While such a tribunal might be made to appear akin to an ordinary court of law following the same rules of procedure, evidence and proof that operate in ordinary courts, the reality is that any such tribunal would be a political body. Each such tribunal would be used, above all, as a forum for the politically ascendant to publicly flaunt what they and their compatriots are certain is their moral superiority over the degenerates now in the dock.

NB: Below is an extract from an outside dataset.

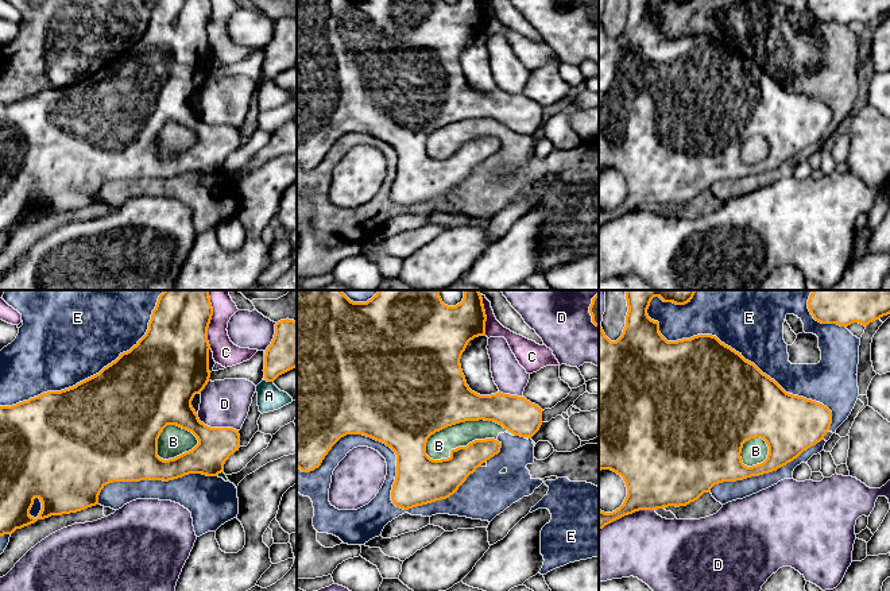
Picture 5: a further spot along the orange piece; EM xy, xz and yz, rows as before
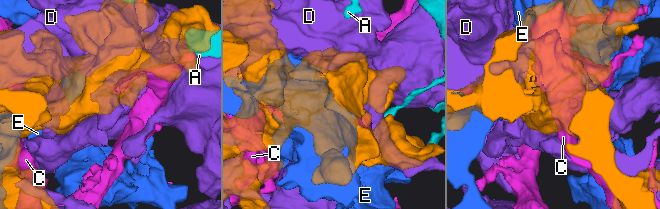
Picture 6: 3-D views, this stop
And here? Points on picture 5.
{"A": {"calibres_nm": {"orange": 260, "other": 150}, "verdict": "keep apart"}, "B": {"calibres_nm": {"orange": 420, "other": 150}, "verdict": "keep apart"}, "C": {"calibres_nm": {"orange": 380, "other": 150}, "verdict": "keep apart"}, "D": {"calibres_nm": {"orange": 320, "other": 400}, "verdict": "keep apart"}, "E": {"calibres_nm": {"orange": 500, "other": 480}, "verdict": "keep apart"}, "join": []}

A task almost as important for the individuals prosecuting such ‘trials’ would be to damage as much as possible the future electoral prospects of the party with which most of the accused are associated. Each proceeding would be incurably and poisonously political, as would each finding, verdict and sentence. If such a tribunal were ever to mete out true justice, it would be only by pure chance.
As satisfying as it would be for me to see the likes of Neil Ferguson, Anthony Fauci, and (thankfully now former) Australian Prime Minister Scott Morrison behind bars – as gratifying as it would be to know that Deborah Birx and Michigan governor Gretchen Whitmer are bankrupted by hefty fines, while Justin Trudeau and former British cabinet minister Matt Hancock are confined for years to house arrest – that satisfaction and gratification would be swamped by fear of the actions of future tribunals.
This price is far too high to pay.
By all means we must hold accountable any and all officials who broke the law. If any lockdowners are credibly believed to have committed actual criminal offences, then those individuals should be arrested and tried, under a presumption of innocence, in proper courts of law.
Similar treatment should apply to officials accused of committing civil violations. But also, and above all, the court of public opinion should remain in session and vigilant. In this court, I will continue, whenever appropriate opportunities arise, to be both an active prosecutor of those who fuel Covid hysteria and authoritarianism, and an active defender of those who resist this hysteria and authoritarianism.
I will also, however, steadfastly oppose any attempts to hold Covidocrats personally liable for their inexcusable policy actions taken in 2020 and 2021. To go down such a road of holding personally guilty or liable those officials whose policy decisions turn out to be mistaken would be a one-way trip down a rocky road to a treacherous destination.